Specialty dosage forms among the new drugs approved thus far in 2025 included: Alcon’s Tryptyr (acoltremon ophthalmic solution) for treating dry-eye disease and Lenz Therapeutics’ Vizz (aceclidine ophthalmic solutions) for treating presbyopia, a gradual loss of the eye’s ability to focus on near objects. LEO Pharma also received approval for Anzupgo (delgocitinib), a cream delivered topically for treating moderate-to-severe chronic hand eczema.
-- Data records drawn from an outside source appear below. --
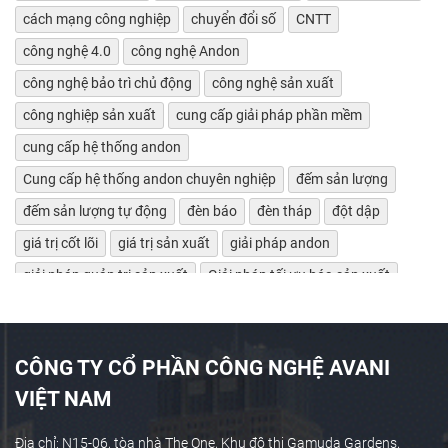
cách mạng công nghiệp
chuyển đổi số
CNTT
công nghệ 4.0
công nghệ Andon
công nghệ bảo trì chủ động
công nghệ sản xuất
công nghiệp sản xuất
cung cấp giải pháp phần mềm
cung cấp hệ thống andon
Cung cấp hệ thống andon chuyên nghiệp
đếm sản lượng
đếm sản lượng tự động
đèn báo
đèn tháp
đột dập
giá trị cốt lõi
giá trị sản xuất
giải pháp andon
giải pháp quản trị sản xuất
Giải pháp tối ưu hóa sản xuất
giảm lãng phí
Giám sát bảo trì máy tự động
giám sát chỉ số máy móc
giám sát hiệu suất máy
CÔNG TY CỔ PHẦN CÔNG NGHỆ AVANI
giám sát máy CNC
giám sát máy công cụ
VIỆT NAM
giám sát máy tự động
giám sát máy tự động OEE
giám sát sản xuất
Giám sát sản xuất công nghiệp
Địa chỉ: N15-06, tòa nhà The One, Khu đô thị Gamuda Gardens,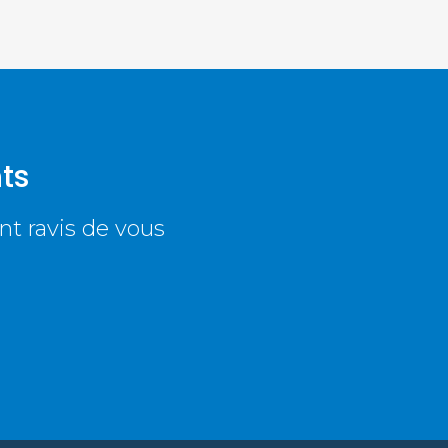
ts
nt ravis de vous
New drug approvals and oral drug delivery
Among the larger pharmaceutical companies with new drugs for oral delivery included GlaxoSmithKline’s Blujepa (gepotidacin) for teating noncomplicated urinary tract infections, Merck KGaA’s Gomekli (mirdametinib) for treating neurofibromatosis Type 1, and Novartis’ Vanrafia (atrasentan) for treating proteinuria in adults with primary  immunoglobulin A nephropathy.

Other companies with new products approved thus far in 2205 with oral drug delivery include Dizal (Jiangsu) Pharmaceutical with Zegfrovy (sunvozertinib) for treating certain forms of locally advanced or metastatic non-small cell lung cancer and Nuvation Bio with Ibtrozi (taletrectinib) for treating locally advanced or metastatic ROS1-positive non-small cell lung cancer. Other approvals of products for oral drug delivery included: Kalvista Pharmaceuticals’ Ekterly (sebetralstat) for treating acute attacks of hereditary angioedema; Ono Pharmaceutical’s Romvimza (vimseltinib) for treating symptomatic tenosynovial giant cell tumor; PTC Therapeutics’ Sephience (sepiapterin) for treating hyperphenylalaninemia in patients with sepiapterin-responsive phenylketonuria, in conjunction with a phenylalanine-restricted diet; Verastem’s Avmapki Fakzynja Co-Pack (avutometinib and defactinib) for treating KRAS-mutated recurrent low-grade serous ovarian cancer after prior systemic therapy; and Vertex Pharmaceuticals’ Journavx (suzetrigine) for treating moderate-to-severe acute pain.